■ **Görevleriniz**:
**1.** Alıntıya göre, telefondaki kişinin Enes Binsatar'ın açacağını tahmin ettiği mevzuları sıralayınız.
**2.** Alıntıda telefonla arayan kişi soyadını ne olarak belirtmektedir?

21 Ekim 2011 Cuma

Haftanın Leman'ından Sıkılhan özeti...

- Alo, dostum merhaba, Enes ben, Enes Binsatar. Ticared ediyordum, aklıma sen geldin... Dur dedim bi arayayım.

- Beni mi satıcan?

- Adım Enes, Soyadım Binsatar: Ben öyle şey yapmam. Yapmam diyorsam, yapmam. Yapmam, olmaz!

- Konuya böyle girdiğine göre; rezidans, kule, tavır mevzuusu açıcan. Hiç hoşlanmıyorum o lüle lüle Kinkong kakalarından, baştan sööliyim...

- Lüle derken?

- Kinkong’u bir süre çimentoyla beslemişsin de, sonra canavar çeşitli parsellere büyük abdestini yapmış gibi...

■ **Mevcut Veriler**:
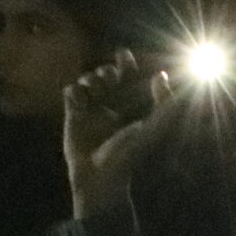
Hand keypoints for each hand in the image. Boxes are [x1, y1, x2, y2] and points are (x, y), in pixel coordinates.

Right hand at [62, 50, 181, 221]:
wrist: (102, 177)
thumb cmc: (131, 156)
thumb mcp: (154, 129)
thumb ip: (164, 104)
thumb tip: (161, 75)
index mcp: (130, 105)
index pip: (127, 75)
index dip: (125, 63)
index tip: (124, 57)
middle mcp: (109, 105)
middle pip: (105, 73)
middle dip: (106, 71)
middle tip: (110, 81)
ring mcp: (90, 110)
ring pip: (87, 80)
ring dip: (90, 78)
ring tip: (94, 91)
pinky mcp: (73, 116)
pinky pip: (71, 92)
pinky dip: (75, 92)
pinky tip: (80, 103)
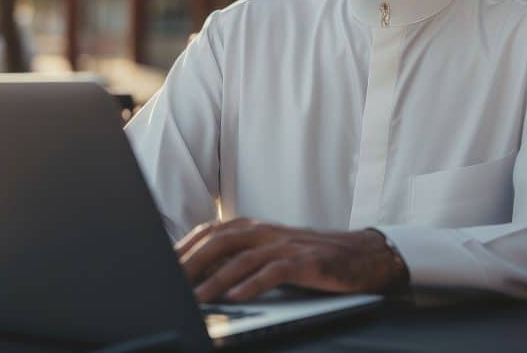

■ **Yanıtlar**:
**1.** Rezidans, kule, tavır

**2.** Binsatar